Bullous Pemphigoid (BP) is an uncommon autoimmune skin disease which leads to a very
itchy hive-like rash and blisters. The blisters can occur anywhere on the body, but the underarms, arms, groins, and lower legs seem more commonly affected in my experience, sometimes limited to these areas alone. The mucous membranes are usually not involved. BP is characterized as a “disease of the elderly” because the average age of onset is over 60. It is typical for us to consult on a new patient with BP who is in their 80’s or 90’s. I believe that the prevalence of BP is increasing simply because of increasing longevity and our aging population.
Some patients and doctors confuse BP with a more serious disease called Pemphigus
Vulgaris (PV). It’s easy to understand how this could happen. There are some similarities: both names are unfamiliar-sounding because of their Greek origin; Pemphigoid actually means “Pemphigus-like”; both are autoimmune blistering skin diseases which may be treated with prednisone. That is where similarities stop. Here are some important differences: PV usually begins in younger adults, average about 45 years; mucous membranes–oral, genital, eye–are almost always involved; PV is more serious, is less responsive to therapy, and has a poorer prognosis; the biopsy and immunologic
testing results for PV are different from those of BP. Therefore, it is mandatory to distinguish between these two diseases.
It is fairly straightforward to establish with certainty the diagnosis of BP once it is suspected from the clinical scenario of the elderly patient with itchy skin blisters. A skin biopsy should be taken of a blister (without breaking the blister) or a hive. A second biopsy should be obtained from normal-appearing skin adjacent to the lesion in the first specimen. The first specimen is examined by the dermatopathologist to show the level of the blister-split in the skin. In BP, the split is just below the epidermis, or top layer of skin. The second normal-appearing skin specimen is studied for immunologic deposits. In BP, the diagnosis is confirmed when an antibody called IgG is found in a linear pattern along the junction of the epidermis and the second layer of skin called the dermis.
My comments about treatment are based on over three decades of personal experience and the 2012 Guidelines of the British Association of Dermatologists. The treatments of choice for BP are topical and systemic corticosteroids. Clobetasol ointment or gel may be sufficient for localized cases. I usually advise only applying the steroid to the itchy rash or blisters until they dry up or rupture. If the blister breaks or leaks fluid, I recommend stopping the steroid and apply a topical antibiotic such as Silvadene cream or mupirocin ointment (Bactroban). If the topical medications are not working, or there are just too many blisters to make this treatment practical, I initiate prednisone in low to moderate doses depending on the weight and other comorbidities of the individual, for example, 10-20 mg/day.

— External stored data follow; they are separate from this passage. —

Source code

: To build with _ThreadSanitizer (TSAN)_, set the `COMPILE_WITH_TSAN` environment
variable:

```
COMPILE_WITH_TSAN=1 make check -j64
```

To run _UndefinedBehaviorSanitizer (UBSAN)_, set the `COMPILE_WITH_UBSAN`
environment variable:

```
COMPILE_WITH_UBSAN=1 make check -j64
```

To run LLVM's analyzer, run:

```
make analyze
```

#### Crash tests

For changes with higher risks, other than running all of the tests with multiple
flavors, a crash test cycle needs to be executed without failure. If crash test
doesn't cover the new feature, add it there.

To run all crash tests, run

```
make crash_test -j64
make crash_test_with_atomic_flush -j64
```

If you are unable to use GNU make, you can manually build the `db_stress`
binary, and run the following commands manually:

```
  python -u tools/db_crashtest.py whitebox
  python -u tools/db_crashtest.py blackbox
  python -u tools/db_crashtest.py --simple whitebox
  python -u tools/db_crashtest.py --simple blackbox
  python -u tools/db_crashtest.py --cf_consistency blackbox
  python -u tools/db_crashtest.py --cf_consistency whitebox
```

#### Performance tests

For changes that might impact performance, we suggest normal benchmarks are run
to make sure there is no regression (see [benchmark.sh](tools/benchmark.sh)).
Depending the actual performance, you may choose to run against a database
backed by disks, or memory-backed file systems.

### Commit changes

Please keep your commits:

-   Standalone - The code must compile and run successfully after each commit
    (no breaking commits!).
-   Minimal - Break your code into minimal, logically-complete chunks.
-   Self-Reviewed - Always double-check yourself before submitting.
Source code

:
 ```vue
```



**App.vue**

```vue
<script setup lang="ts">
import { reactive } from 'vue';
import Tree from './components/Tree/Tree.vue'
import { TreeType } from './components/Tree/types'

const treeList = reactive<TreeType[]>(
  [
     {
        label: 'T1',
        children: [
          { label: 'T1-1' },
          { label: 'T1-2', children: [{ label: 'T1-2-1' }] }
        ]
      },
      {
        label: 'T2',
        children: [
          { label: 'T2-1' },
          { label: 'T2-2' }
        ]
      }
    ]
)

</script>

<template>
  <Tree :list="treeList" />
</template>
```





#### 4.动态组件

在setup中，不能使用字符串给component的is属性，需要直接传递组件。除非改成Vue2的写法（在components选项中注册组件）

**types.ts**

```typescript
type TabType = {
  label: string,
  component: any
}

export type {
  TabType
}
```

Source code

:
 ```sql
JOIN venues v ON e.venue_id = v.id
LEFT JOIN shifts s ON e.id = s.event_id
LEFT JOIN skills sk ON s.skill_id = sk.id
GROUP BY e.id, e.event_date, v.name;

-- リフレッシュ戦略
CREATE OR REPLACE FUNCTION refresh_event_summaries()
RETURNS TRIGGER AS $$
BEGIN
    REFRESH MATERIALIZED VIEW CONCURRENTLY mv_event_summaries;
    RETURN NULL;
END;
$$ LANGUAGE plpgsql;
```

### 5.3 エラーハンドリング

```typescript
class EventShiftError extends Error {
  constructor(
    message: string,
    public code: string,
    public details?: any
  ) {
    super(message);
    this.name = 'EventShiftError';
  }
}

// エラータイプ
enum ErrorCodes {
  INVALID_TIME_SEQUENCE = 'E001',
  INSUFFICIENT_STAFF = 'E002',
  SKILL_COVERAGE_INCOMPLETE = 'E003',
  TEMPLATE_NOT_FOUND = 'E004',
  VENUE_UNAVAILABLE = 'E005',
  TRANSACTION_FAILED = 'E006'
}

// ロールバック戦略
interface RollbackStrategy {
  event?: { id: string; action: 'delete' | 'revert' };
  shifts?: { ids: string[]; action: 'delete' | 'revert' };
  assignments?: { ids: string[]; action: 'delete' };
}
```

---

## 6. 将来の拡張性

Many secondary or adjuvant therapies have been studied, discussed, and used empirically to treat BP where first-line treatments have failed or been poorly tolerated. Two of the most common ones are Nicotinamide (not nicotinic acid or niacin) and antibiotics. I haven’t had good luck with the nicotinamide as far as effectiveness, and sometimes the pharmacist substitutes niacin which causes flushing and makes matters worse. On the other hand, I have observed positive results with tetracycline, doxycycline, and minocycline. Aside from preventing or treating superficial infections that can develop in open healing blisters, they also exert an anti-inflammatory effect that has allowed me to reduce prednisone to very low doses or stop it completely without a relapse of itching or blisters.
I will only list the other drugs which have been used to treat BP that allow a gradual tapering of prednisone without a flare-up of the disease because they are difficult to use, carry more toxicity, and require closer safety monitoring: azathioprine (Imuran), dapsone, mycophenolate mofetil (CellCept), and methotrexate. I tend to avoid these drugs in the more fragile geriatric patients who are taking other medications for other diseases. Although BP can be quite a nuisance and interfere with the quality of life, it is believed to be a self-limited disease, that is, it may go into a spontaneous remission after months or years. That is why I recommend the most conservative medication regimen that palliates the condition.